It is unfortunately inept however, have you any idea of the energy and computing power needed to simulate a universe? Have you any idea of the energy and computing power needed to simulate a bottle of water at the atomic level? A single cell ? We can barely exhaustively study quantum systems with more than 2 particles IIRC
The universe has finite resources and the constraints of mathematics are universal or even meta-universal and so is https://en.wikipedia.org/wiki/Computational_complexity your hypothetical aliens must bends to those extreme limits. Even mankind has already mostly reached them, we have extreme diminishing returns everywhere.
Bostrom did the maths - he found that a planetary-scale computer operating on principles we know has more than enough computing power, provided you take a few shortcuts. Only go to the full quantum simulation if it's actually needed, like if there's an electron microscope pointing at the target. The twin slits phenomenon is one example of the kind of method they could use.
Why do people assume that a simulation needs to be perfect down to the very last particle? Most of that stuff is just noise. You can have everything outside the solar system be an elaborate skybox, abstract away most of the Earth's crust aside from tectonic drift and volcano/earthquakes. The Sun can be greatly simplified.

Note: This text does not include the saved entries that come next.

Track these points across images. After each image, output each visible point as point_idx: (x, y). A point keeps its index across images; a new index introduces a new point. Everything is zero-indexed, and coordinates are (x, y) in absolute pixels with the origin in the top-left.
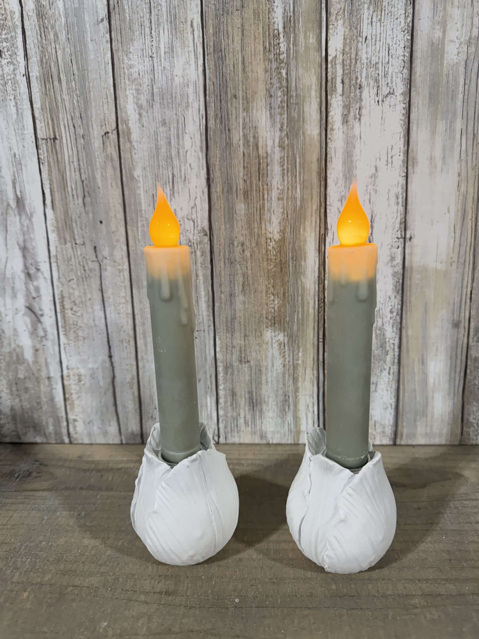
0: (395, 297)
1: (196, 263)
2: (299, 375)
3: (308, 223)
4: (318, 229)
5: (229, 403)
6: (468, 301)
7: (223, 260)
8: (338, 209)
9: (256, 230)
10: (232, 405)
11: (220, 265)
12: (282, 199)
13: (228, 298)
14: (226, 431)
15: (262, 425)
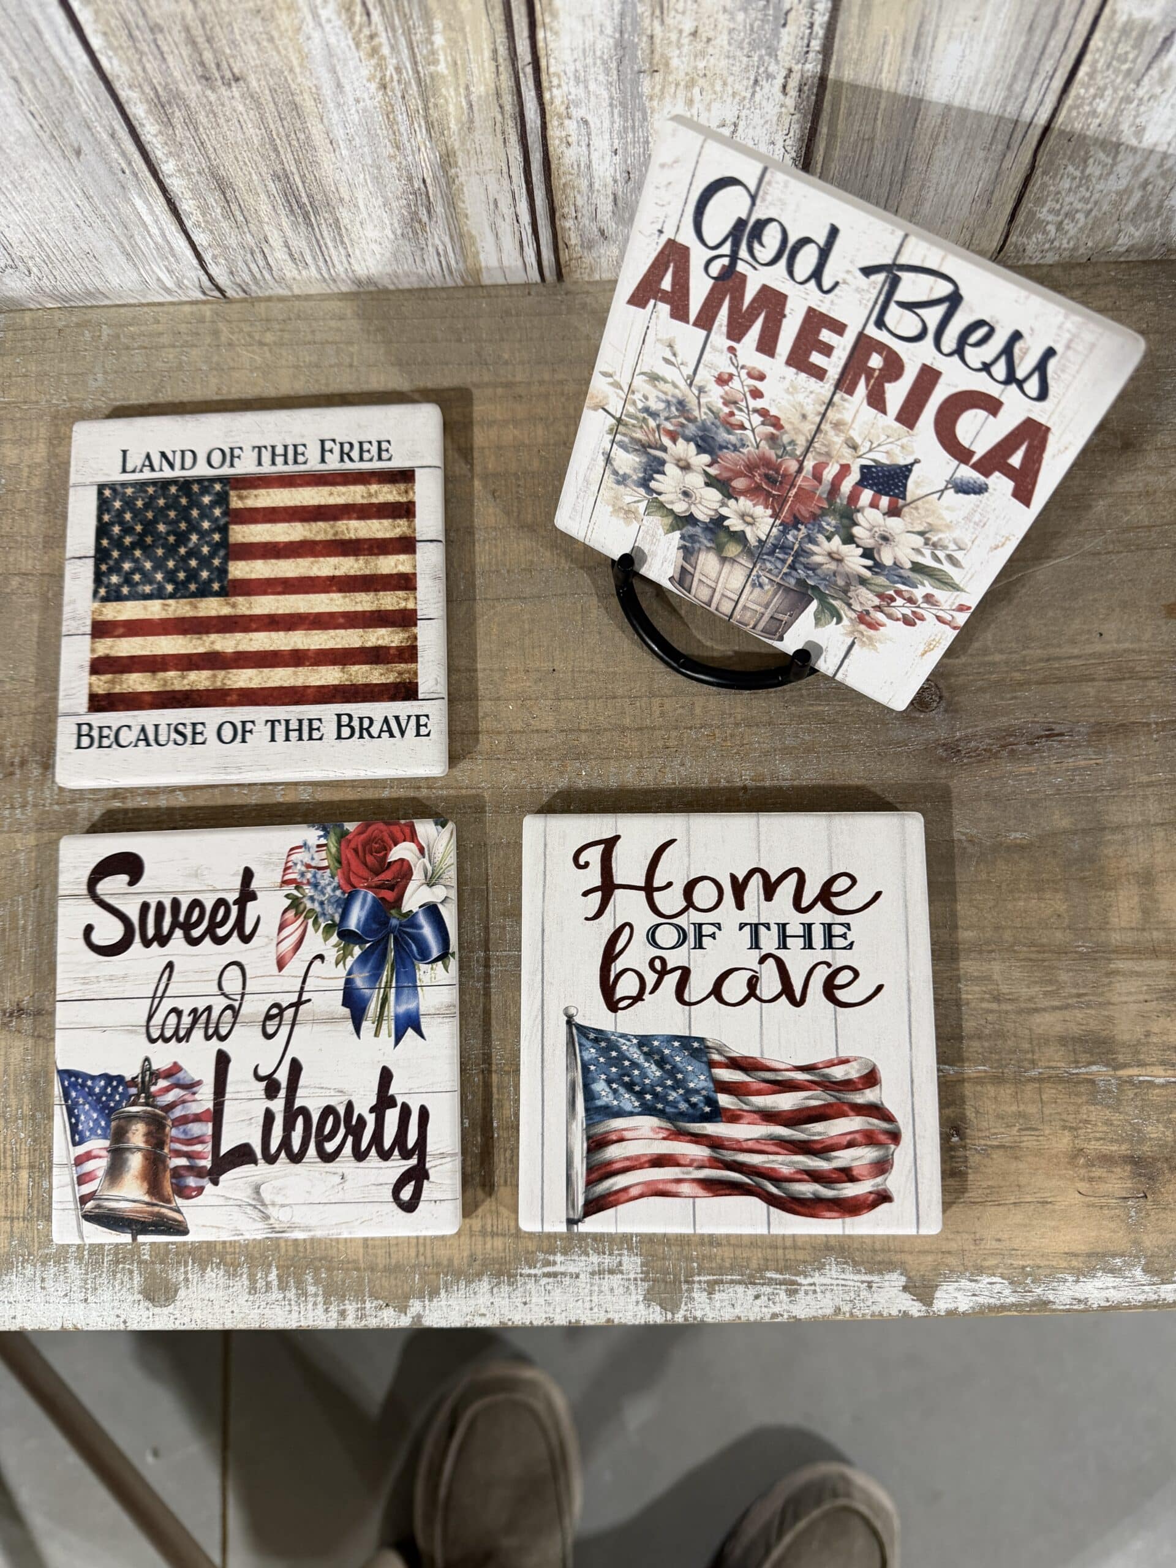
14: (238, 280)
15: (352, 261)
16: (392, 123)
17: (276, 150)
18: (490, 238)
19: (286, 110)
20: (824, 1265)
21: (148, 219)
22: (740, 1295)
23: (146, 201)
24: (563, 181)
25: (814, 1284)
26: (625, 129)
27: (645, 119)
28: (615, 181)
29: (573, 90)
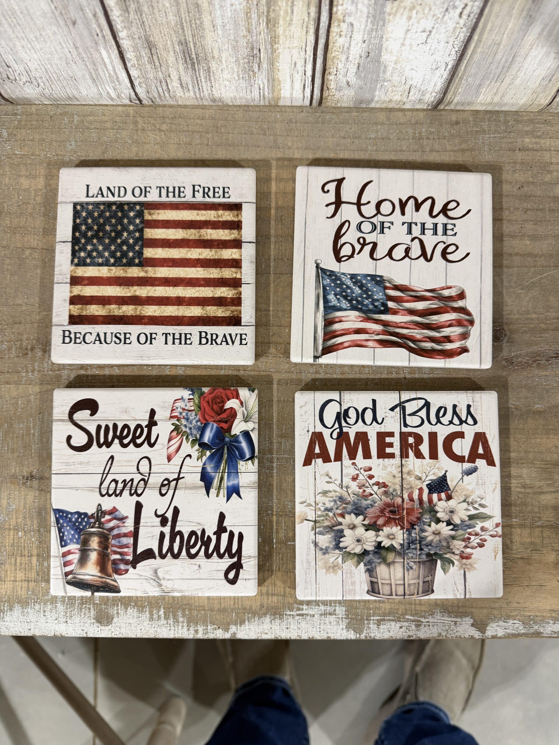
14: (151, 96)
15: (213, 89)
16: (248, 17)
17: (183, 29)
18: (289, 82)
19: (192, 7)
20: (434, 613)
21: (107, 61)
22: (393, 627)
23: (108, 52)
24: (333, 55)
25: (429, 622)
26: (372, 29)
27: (384, 25)
28: (361, 57)
29: (349, 7)
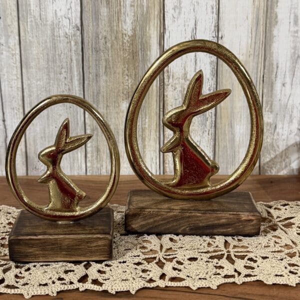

Furthermore, what stops them using methods unknown to us, or methods that they deliberately leave out of the simulation? One might just as well say it would be prohibitively expensive to make a Minecraft computer capable of simulating the world they observe in Minecraft. They can't automate the construction of redstone circuitry like we can - and there is no notion of quantum computing at all in Minecraft. Say that there's such a thing as 'Quantum Computing 2' using more advanced physics that we can't even access - that would make it very easy. But that's not even required, according to Bostrom's analysis.